As much as I despise Assange, who had threatened to release all the cables, including the ones that put lives in danger, if he was arrested for a sex crime, if anyone is to be tried it should be the private who provided him with the cables. That said, since Assange is doing this as much if not more for himself (see the interview he gave where he said to stick it to America was very "personally satisfying" to him) as for any principle he may hold, he's no hero.

Aaron Stevens said...

I personally have to agree with Jonathan. Assange seems to think he's some sort of present day Woodward or Burnstein; but when these two came across their information they didn't immediatly act on it. They verified, cross checked their sources, and made sure they (their sources) were legitimate. It was when they found holes in the information they were finding that they then looked further into it.

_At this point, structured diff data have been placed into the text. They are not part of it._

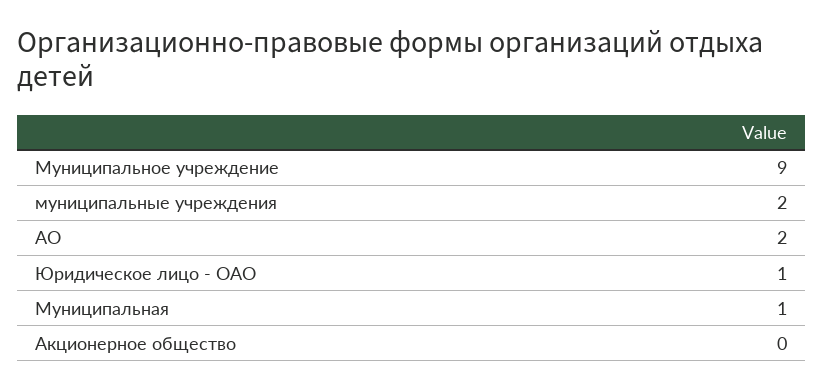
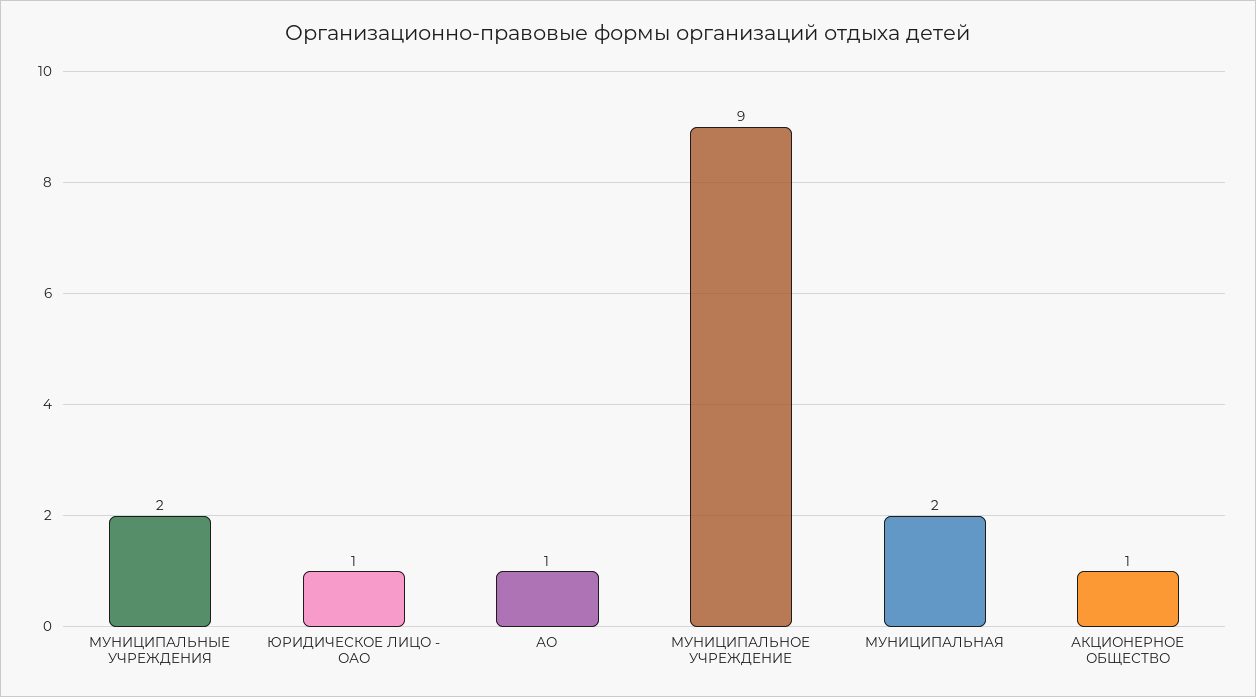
АО: 2 -> 1
Муниципальная: 1 -> 2
Акционерное общество: 0 -> 1

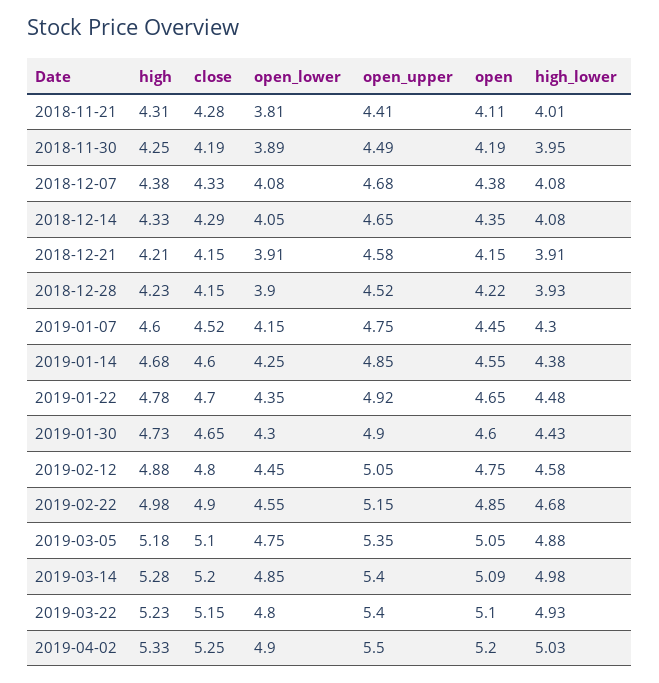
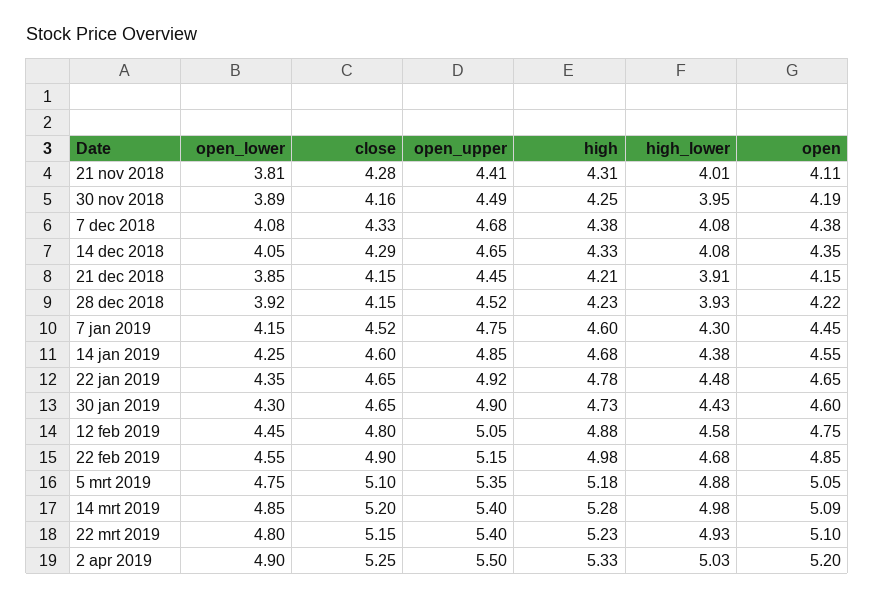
close, 2018-11-30: 4.19 -> 4.16
open_lower, 2018-12-21: 3.91 -> 3.85
open_upper, 2018-12-21: 4.58 -> 4.45
open_lower, 2018-12-28: 3.9 -> 3.92
close, 2019-01-22: 4.7 -> 4.65

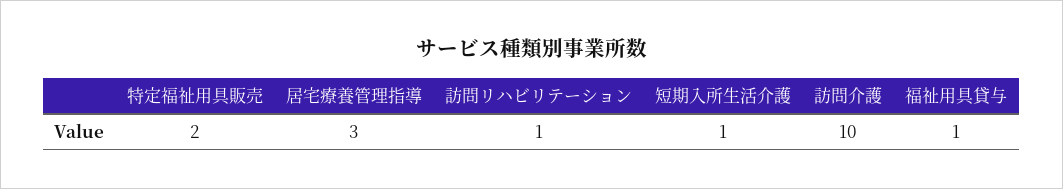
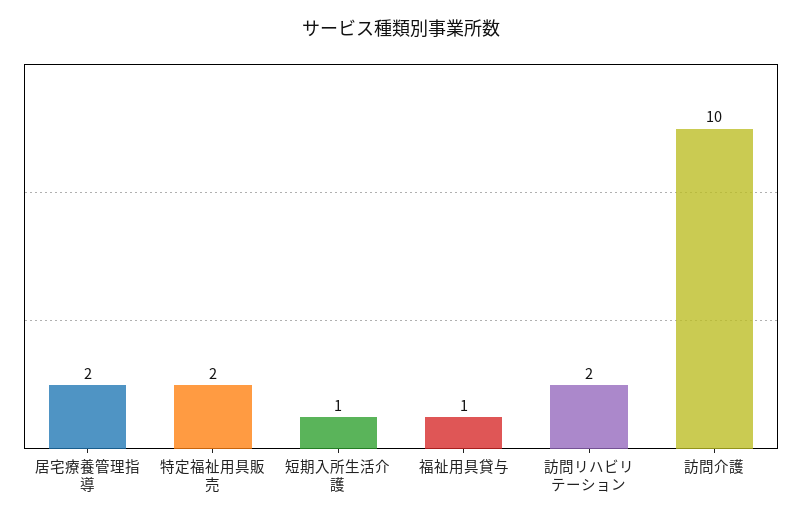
居宅療養管理指導: 3 -> 2
訪問リハビリテーション: 1 -> 2

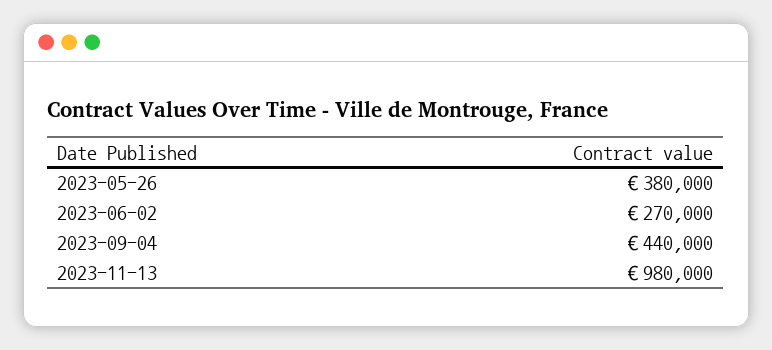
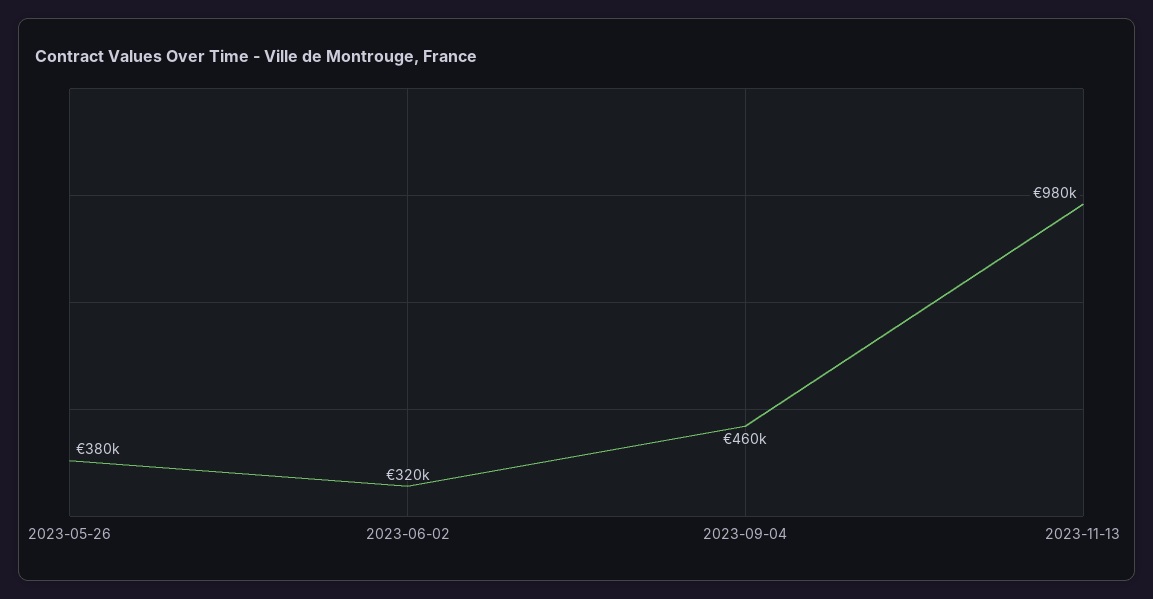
2023-06-02: 270000 -> 320000
2023-09-04: 440000 -> 460000

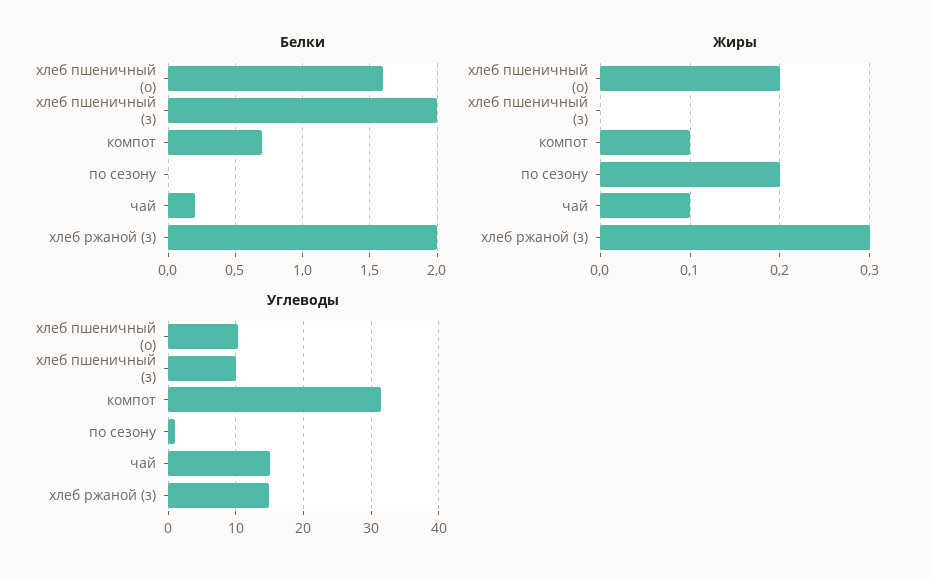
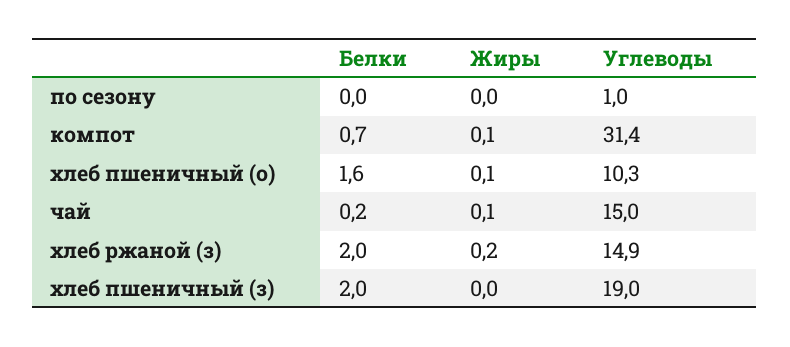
Жиры, хлеб пшеничный (о): 0.2 -> 0.1
Жиры, по сезону: 0.2 -> 0
Жиры, хлеб ржаной (з): 0.3 -> 0.2
Углеводы, хлеб пшеничный (з): 10 -> 19

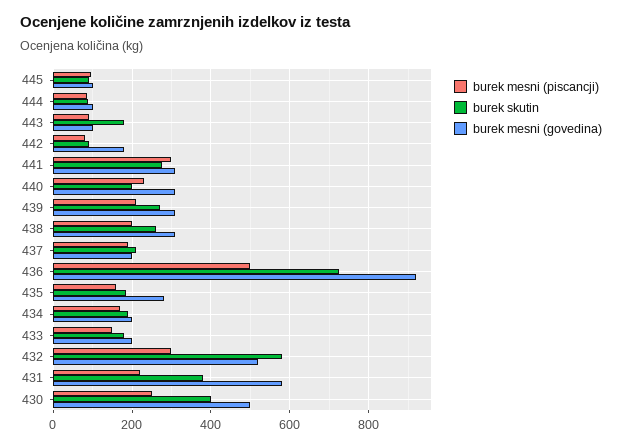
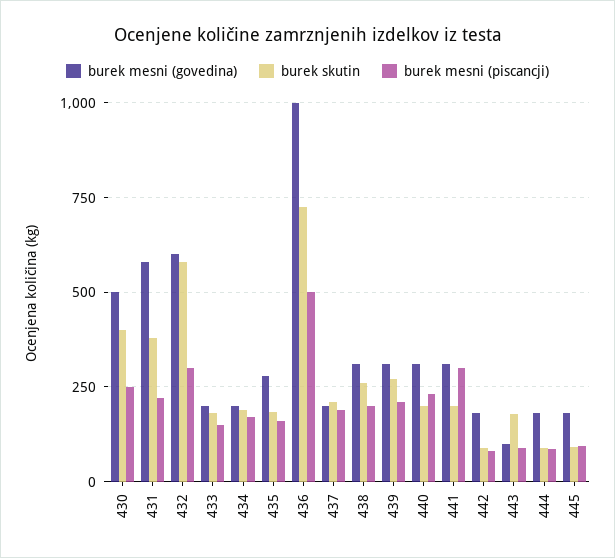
burek mesni (govedina), 445: 100 -> 175
burek mesni (govedina), 444: 100 -> 175
burek skutin, 441: 280 -> 200
burek mesni (govedina), 436: 920 -> 1000
burek mesni (govedina), 432: 520 -> 600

Assange is really nothing more than the National Enquirer or People Weekly for the United Nations. Since as a journalist you have a responsibility not only to your information but also your sources, and if Assange isn't going to protect his sources then he has seriously violated a tenant of journalism. From what I can see Assange has not done any real research, or fact checking and is also taking all of these cables completely out of context which would then make him a gossip hocker. This would then put him on the same level as other supposed journalists, like TMZ or weekly world news. I do see the importance for someone to keep governments honest and the need for the public to have a knowledge of whats going on around them; but not in this way. The ends do not justify the means.

Sarah Mariano said...

Can we go with both? Assange did his job. He did some research, gathered the information, wrote about his findings, and published it. But on the other hand, some of the information he distributed could come back to bite our nation in the butt. I believe that the American people have the write to know what our country is doing, but if that means that us knowing could potentially harm us, I’d rather not know. Should he be called a terrorist for this, I’m not sure. Did he get his information legally or did he steal it? Again, I’m not sure and I doubt we ever will.

James McCreery said...

Journalism at its best. He made a huge impact didn't he? Isn't that what journalism is all about? Stirring up trouble?

billydelion75 said...

Journalist should be printing information that is relevant and pertinent to the betterment of society as a whole. Part of that is an awareness of what is going on around us and in our government but I do not see any relevance or pertinent info being given in these leaked documents, atleast not concerning us as the people of this society. But these documents that mean almost nothing to us as an average citizen may be misconstrued in some way by one of our enemies or allies and that would be detrimental to our society as a whole. Since the info is not pertinent to us I do not think he should be allowed to print classified documents that may cause friction. If these were documents directly addressing the well being of the people then yes we have a right to see those documents. Military maneuvers and conversations should not be privy to the public. It undermines our whole concept of national security.